Arresto di Gerry Adams, manovra di «forze oscure» contro la pace
Il terzo giorno trascorso da Jerry Adams sotto interrogatorio nella stazione di polizia di Antrim — presso la quale il presidente del Sinn Féin era spontaneamente presentato lo scorso mercoledì — dimostra quanta brace dei Troubles, i disordini, ancora cova sotto la cenere del Good Friday agreement. Secondo il Terrorism Act del 2000, Adams può restare nelle mani della polizia fini a ventotto giorni prima che sia formalizzata un’accusa. Il suo arresto arriva dopo che già il mese scorso un ex-negoziatore dell’Ira, Ivor Bell, era stato accusato di complicità nell’omicidio. In caso di accusa, le ripercussioni sarebbero enormi.
Adams, metà della diarchia — l’altra è il vicepremier nordirlandese Martin McGuinness – ai vertici del partito repubblicano Sinn Féin, al governo in Irlanda del Nord con gli «ex» nemici unionisti, si difende dall’accusa di essere il mandante dell’omicidio punitivo di Jean McConville, vedova e madre di dieci figli, «scomparsa» nel dicembre del 1972 e il cui corpo fu ritrovato per caso su una spiaggia nel 2003. McConville, già protestante convertita e residente nella Belfast Ovest a maggioranza cattolica, fu rapita in casa sua da un commando speciale dell’Ira di una diecina di membri, costituito al fine di punire gli informatori dell’esercito britannico tra le proprie fila. L’accusa che la voleva un’informatrice della polizia è stata smontata da successive indagini; i figli sostengono che sia stata invece punita per aver soccorso un soldato inglese durante gli scontri. Gli «scomparsi» (disappeared) di quell’epoca sono circa una quindicina; fino adesso sono stati rinvenuti sette corpi.

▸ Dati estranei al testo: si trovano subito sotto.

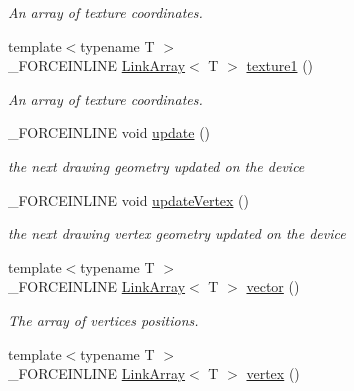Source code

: \begin{DoxyCompactItemize}
\begin{DoxyCompactList}\small\item\em An array of texture coordinates. \end{DoxyCompactList}\item 
\hypertarget{classcsad_1_1_mesh_abe780b944ddb3c807305cfba8adfe5e1}{{\footnotesize template$<$typename T $>$ }\\\-\_\-\-F\-O\-R\-C\-E\-I\-N\-L\-I\-N\-E \hyperlink{classbt_1_1_link_array}{Link\-Array}$<$ T $>$ \hyperlink{classcsad_1_1_mesh_abe780b944ddb3c807305cfba8adfe5e1}{texture1} ()}\label{classcsad_1_1_mesh_abe780b944ddb3c807305cfba8adfe5e1}

\begin{DoxyCompactList}\small\item\em An array of texture coordinates. \end{DoxyCompactList}\item 
\hypertarget{classcsad_1_1_mesh_ad6361e5eabad983a785dc4503ba623dd}{\-\_\-\-F\-O\-R\-C\-E\-I\-N\-L\-I\-N\-E void \hyperlink{classcsad_1_1_mesh_ad6361e5eabad983a785dc4503ba623dd}{update} ()}\label{classcsad_1_1_mesh_ad6361e5eabad983a785dc4503ba623dd}

\begin{DoxyCompactList}\small\item\em the next drawing geometry updated on the device \end{DoxyCompactList}\item 
\hypertarget{classcsad_1_1_mesh_a44c3c64d768c4dd56e58eab5b88e65c1}{\-\_\-\-F\-O\-R\-C\-E\-I\-N\-L\-I\-N\-E void \hyperlink{classcsad_1_1_mesh_a44c3c64d768c4dd56e58eab5b88e65c1}{update\-Vertex} ()}\label{classcsad_1_1_mesh_a44c3c64d768c4dd56e58eab5b88e65c1}

\begin{DoxyCompactList}\small\item\em the next drawing vertex geometry updated on the device \end{DoxyCompactList}\item 
\hypertarget{classcsad_1_1_mesh_aa010612b3a0b8f331d97505e45d8353a}{{\footnotesize template$<$typename T $>$ }\\\-\_\-\-F\-O\-R\-C\-E\-I\-N\-L\-I\-N\-E \hyperlink{classbt_1_1_link_array}{Link\-Array}$<$ T $>$ \hyperlink{classcsad_1_1_mesh_aa010612b3a0b8f331d97505e45d8353a}{vector} ()}\label{classcsad_1_1_mesh_aa010612b3a0b8f331d97505e45d8353a}

\begin{DoxyCompactList}\small\item\em The array of vertices positions. \end{DoxyCompactList}\item 
\hypertarget{classcsad_1_1_mesh_aeaadb3131f721f29fd0b7dfdc4e10be8}{{\footnotesize template$<$typename T $>$ }\\\-\_\-\-F\-O\-R\-C\-E\-I\-N\-L\-I\-N\-E \hyperlink{classbt_1_1_link_array}{Link\-Array}$<$ T $>$ \hyperlink{classcsad_1_1_mesh_aeaadb3131f721f29fd0b7dfdc4e10be8}{vertex} ()}\label{classcsad_1_1_mesh_aeaadb3131f721f29fd0b7dfdc4e10be8}


\end{DoxyCompactItemize}

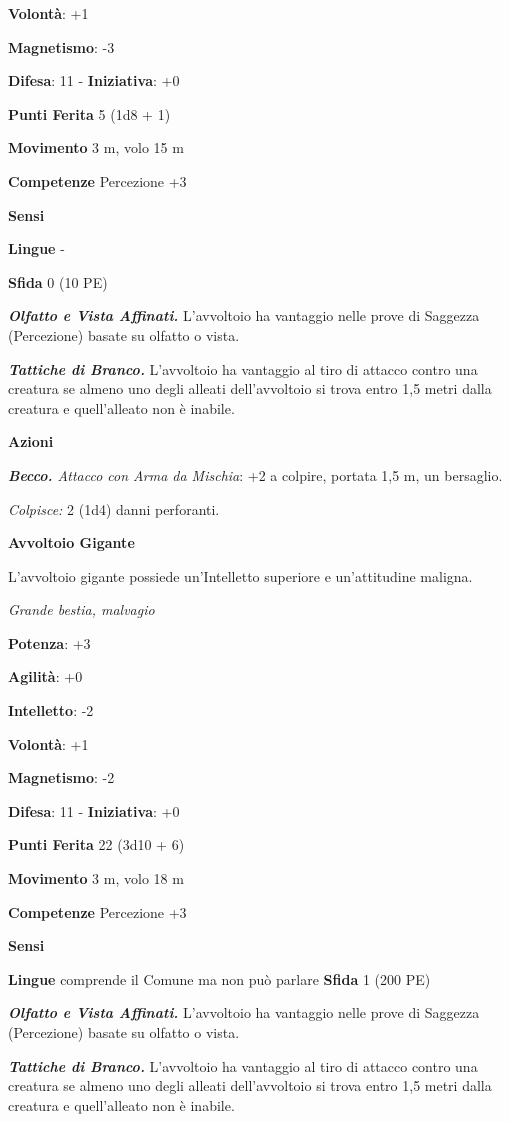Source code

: \begin{multicols}{2}
\textbf{Volontà}: +1

\textbf{Magnetismo}: -3

\textbf{Difesa}: 11 - \textbf{Iniziativa}: +0

\textbf{Punti Ferita} 5 (1d8 + 1)

\textbf{Movimento} 3 m, volo 15 m

\textbf{Competenze} Percezione +3

\textbf{Sensi} 

\textbf{Lingue} -

\textbf{Sfida} 0 (10 PE)

\emph{\textbf{Olfatto e Vista Affinati.}} L'avvoltoio ha vantaggio nelle
prove di Saggezza (Percezione) basate su olfatto o vista.

\emph{\textbf{Tattiche di Branco.}} L'avvoltoio ha vantaggio al tiro di
attacco contro una creatura se almeno uno degli alleati dell'avvoltoio
si trova entro 1,5 metri dalla creatura e quell'alleato non è inabile.

\textbf{Azioni}

\emph{\textbf{Becco.} Attacco con Arma da Mischia}: +2 a colpire,
portata 1,5 m, un bersaglio.

\emph{Colpisce:} 2 (1d4) danni perforanti.

\textbf{Avvoltoio Gigante}

L'avvoltoio gigante possiede un'Intelletto superiore e un'attitudine
maligna.

\emph{Grande bestia, malvagio}

\textbf{Potenza}: +3

\textbf{Agilità}: +0

\textbf{Intelletto}: -2

\textbf{Volontà}: +1

\textbf{Magnetismo}: -2

\textbf{Difesa}: 11 - \textbf{Iniziativa}: +0

\textbf{Punti Ferita} 22 (3d10 + 6)

\textbf{Movimento} 3 m, volo 18 m

\textbf{Competenze} Percezione +3

\textbf{Sensi} 

\textbf{Lingue} comprende il Comune ma non può parlare \textbf{Sfida} 1
(200 PE)

\emph{\textbf{Olfatto e Vista Affinati.}} L'avvoltoio ha vantaggio nelle
prove di Saggezza (Percezione) basate su olfatto o vista.

\emph{\textbf{Tattiche di Branco.}} L'avvoltoio ha vantaggio al tiro di
attacco contro una creatura se almeno uno degli alleati dell'avvoltoio
si trova entro 1,5 metri dalla creatura e quell'alleato non è inabile.


\end{multicols}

Siamo al culmine di un percorso binario. Da una parte, lo sviluppo giudiziario di indagini su crimini commessi quasi mezzo secolo fa; dall’altra, la parabola politica del partito di Adams, il Sinn Féin che, dopo aver rinunciato alla lotta armata, oggi punta sia sulle elezioni Europee sia sulle amministrative (in Irlanda). E la cui performance elettorale non può che essere danneggiata dai recenti eventi. Su Adams, già in passato oggetto di tentato omicidio e incarcerazione, pesano le testimonianze su nastro, rilasciate nel corso di un lavoro di storia orale svolto dal Boston College, di alcuni ex compagni paramilitari. Avrebbero dovuto essere pubblicate solo dopo il decesso degli interessati, ma la polizia nordirlandese le ha requisite di recente. Lo indicano come la mente e organizzatore dell’omicidio. Lui ha negato qualsiasi coinvolgimento, ribadendo, oltre alla propria innocenza, di non dissociarsi dall’Ira ma di non averne nemmeno mai fatto veramente parte. Ma una delle figlie di McConville, Helen McKendry, si è detta «pronta a fare i nomi» per nulla spaventata da possibili rappresaglie delle odierne fazioni dissidenti, le «Real Ira» e «Continuity Ira», che rifiutano il processo di pace.
Che la scia di sangue dei Troubles, frettolosamente archiviata nel 1997, sarebbe riemersa anche se mezzo secolo dopo i fatti era abbastanza prevedibile. Naturalmente le implicazioni politiche ci sono, e forti. Martin McGuinness le ha subito individuate nella sospetta prossimità fra il fermo di Adams e le elezioni Europee e amministrative (in Irlanda), che si terranno fra poche settimane. Si tratterebbe, secondo McGuinness, di una manovra da attribuirsi a «forze oscure» nella Police Service of Northern Ireland (Psni), che attualmente trattiene Adams e il cui scopo occulto sarebbe quello di far deragliare la pace, oltre che le elezioni. Cosa che il leader unionista Robinson e David Cameron hanno immediatamente smentito.
Se l’attacco di McGuinness alla polizia pare anzi misurato, è perché la cogestione delle forze di polizia assieme agli unionisti è indispensabile alla tenuta del governo di unità nazionale composto dai due partiti, senza la quale sfumerebbero tutti i progressi di questa lenta riconciliazione.